Vadym Omelchenko, ambassadeur d’Ukraine en France, a déclaré dans un message sur Twitter : « Il n’y a pas de place pour l’ambiguïté. La Crimée est l’Ukraine. L’empire soviétique n’existe plus. L’histoire avance. »
Les commentaires de Lu semblaient contredire le document de position de la Chine sur l’Ukraine publié en février, qui s’engage à défendre « la souveraineté, l’indépendance et l’intégrité territoriale de tous les pays… grands ou petits ».
Dans un développement connexe, le président brésilien Luiz Inácio Lula da Silva, en visite au Portugal, a été contraint de formuler certaines de ses critiques les plus virulentes sur l’invasion russe, après avoir semblé totalement neutre dans le conflit lors d’une visite en Chine la semaine dernière .
À Lisbonne, il a déclaré : « La guerre n’aurait pas dû commencer. La Russie n’aurait pas dû envahir, mais elle l’a fait. Le fait est que c’est arrivé. Alors au lieu de choisir mon camp, je veux trouver une troisième voie, la construction de la paix. Les Ukrainiens ont manifesté devant l’ambassade du Brésil à Lisbonne, qualifiant la Russie d’État terroriste.

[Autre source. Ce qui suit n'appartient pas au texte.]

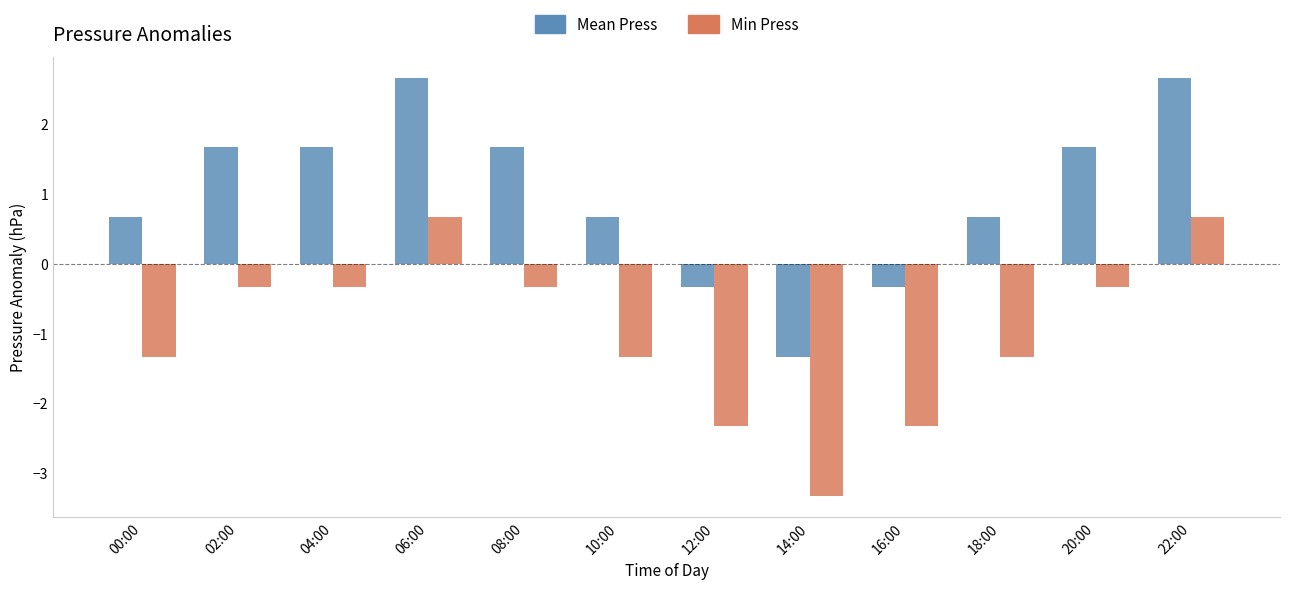

Is it true that Mean Press equals 0.4 at 00:00?

False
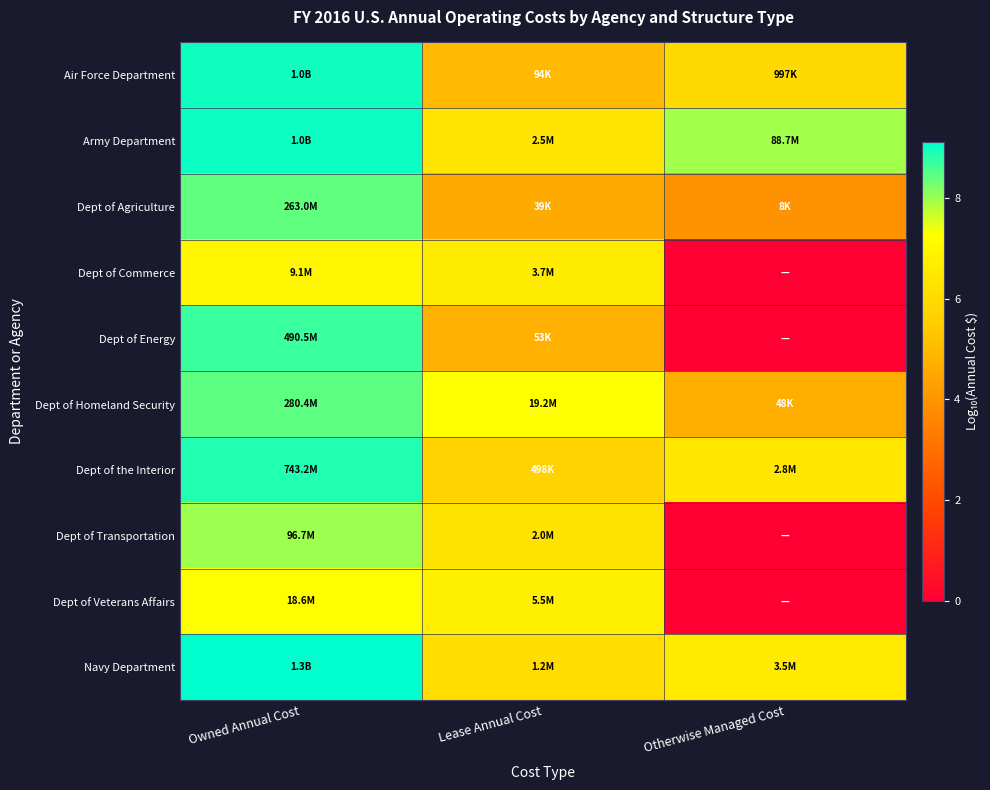

Reading left to right, list all the values displayed in this chart.

Air Force Department: Owned Annual Cost=9.0	Lease Annual Cost=5.0	Otherwise Managed Cost=6.0
Army Department: Owned Annual Cost=9.0	Lease Annual Cost=6.4	Otherwise Managed Cost=7.9
Dept of Agriculture: Owned Annual Cost=8.4	Lease Annual Cost=4.6	Otherwise Managed Cost=3.9
Dept of Commerce: Owned Annual Cost=7.0	Lease Annual Cost=6.6	Otherwise Managed Cost=0.0
Dept of Energy: Owned Annual Cost=8.7	Lease Annual Cost=4.7	Otherwise Managed Cost=0.0
Dept of Homeland Security: Owned Annual Cost=8.4	Lease Annual Cost=7.3	Otherwise Managed Cost=4.7
Dept of the Interior: Owned Annual Cost=8.9	Lease Annual Cost=5.7	Otherwise Managed Cost=6.4
Dept of Transportation: Owned Annual Cost=8.0	Lease Annual Cost=6.3	Otherwise Managed Cost=0.0
Dept of Veterans Affairs: Owned Annual Cost=7.3	Lease Annual Cost=6.7	Otherwise Managed Cost=0.0
Navy Department: Owned Annual Cost=9.1	Lease Annual Cost=6.1	Otherwise Managed Cost=6.5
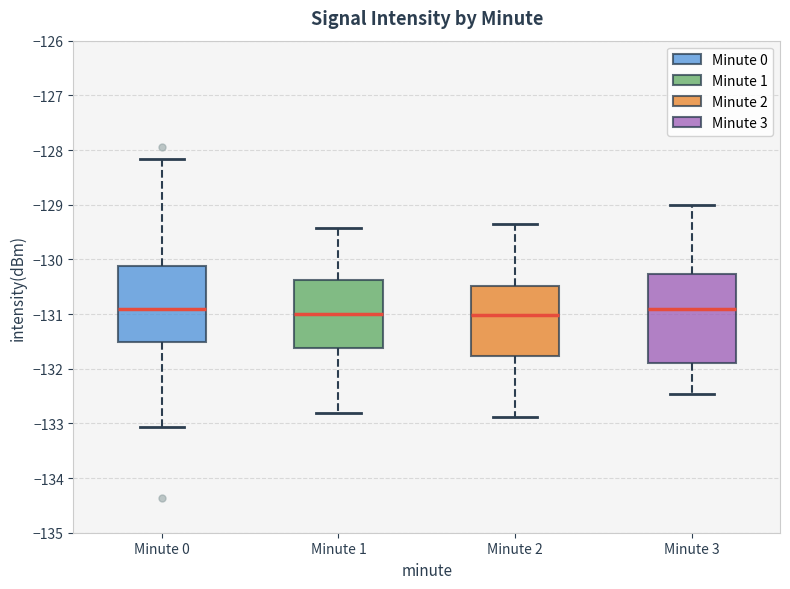

Reading left to right, transcribe this box plot: for each box, give where its median line is, the range the box spans, and where its two whiskers end, as read against the y-axis. The values are not printed on the chart, so give them approximately, as read against the axis.

Minute 0: median -130.9, box -131.5 to -130.1, whiskers -133.1 to -128.2
Minute 1: median -131.0, box -131.6 to -130.4, whiskers -132.8 to -129.4
Minute 2: median -131.0, box -131.8 to -130.5, whiskers -132.9 to -129.3
Minute 3: median -130.9, box -131.9 to -130.3, whiskers -132.5 to -129.0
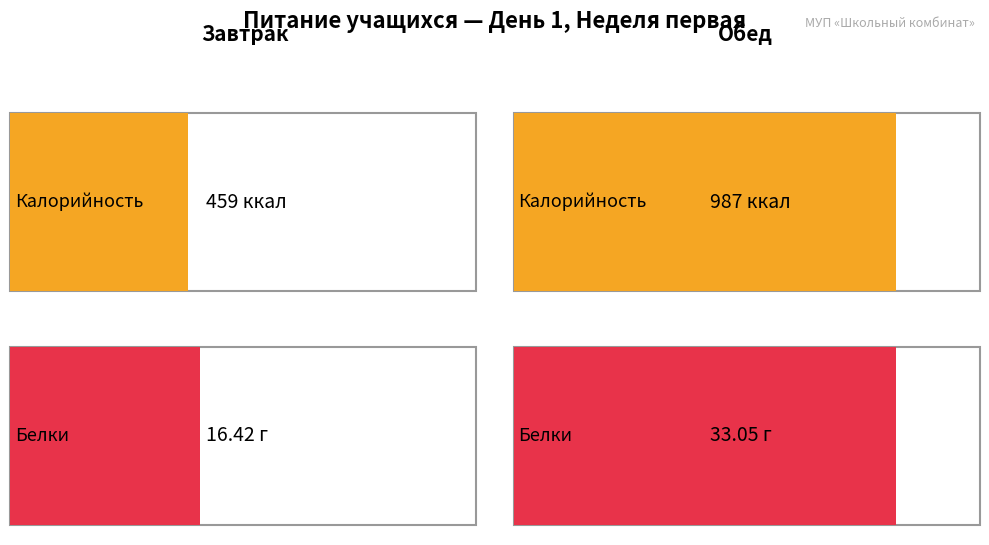

Are the bars grouped side by side (vs. stacked)?

Yes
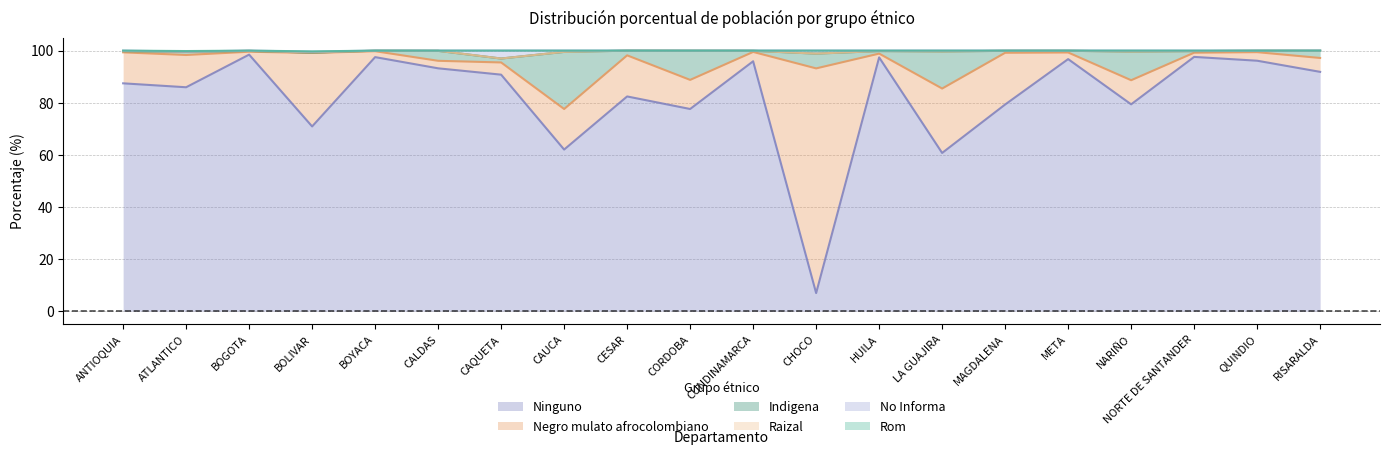

How many data points in Indigena are above 98?

12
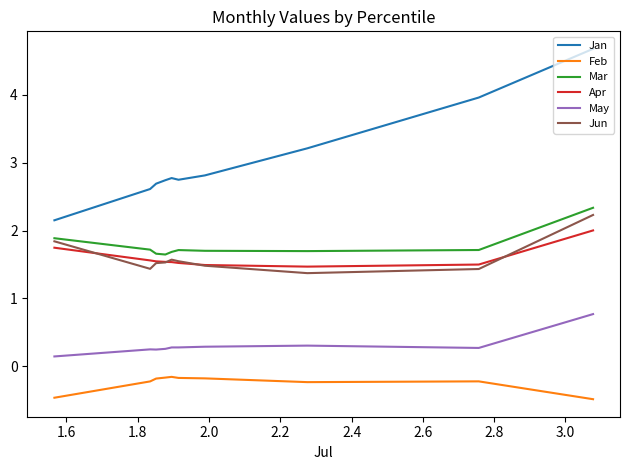

True or false: Jun and May cross at least once.

False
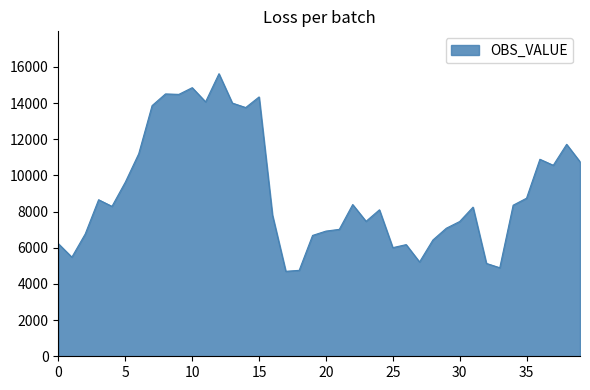

What is the maximum value shown in the chart?

15628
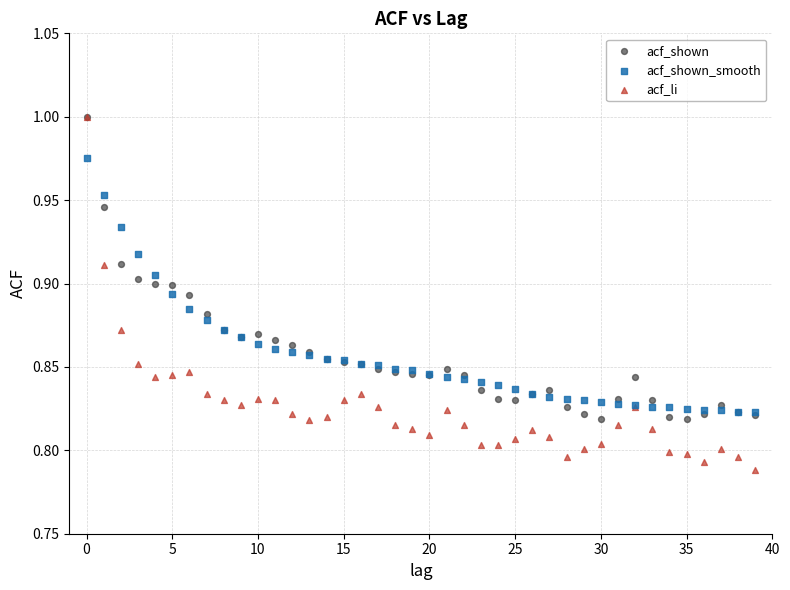

What are all the series names shown in the legend?

acf_shown, acf_shown_smooth, acf_li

Le week-end dernier, Lula a déclaré que l’Europe devrait cesser de fournir des armes à l’Ukraine car elle prolongeait le conflit, une position qui laisserait l’agresseur et la victime traités de la même manière. Il a fait ces remarques peu de temps après avoir rendu visite au président chinois, Xi Jinping.
Le président brésilien, qui s’est proposé comme courtier de la paix, a rencontré le ministre russe des Affaires étrangères, Sergueï Lavrov, à Brasilia la semaine dernière, mais n’a jamais rencontré d’Ukrainiens de haut rang. Lavrov a félicité Lula pour « sa compréhension claire de la genèse de la situation ».
La Maison Blanche a accusé Lula de « répéter la propagande russe et chinoise sans regarder les faits ». La préoccupation à Washington est que des pays comme le Brésil, désireux de construire leurs relations commerciales avec la Chine, sont déterminés à ignorer la question de l’Ukraine, sachant que la Chine veut que la Russie soit protégée de la défaite.
Le ministre britannique des Affaires étrangères, James Cleverly , exposera l’approche britannique vis-à-vis de la Chine dans un discours important mardi. Aucune personnalité britannique de haut rang ne s’est rendue en Chine depuis l’ouverture de l’économie du pays après Covid.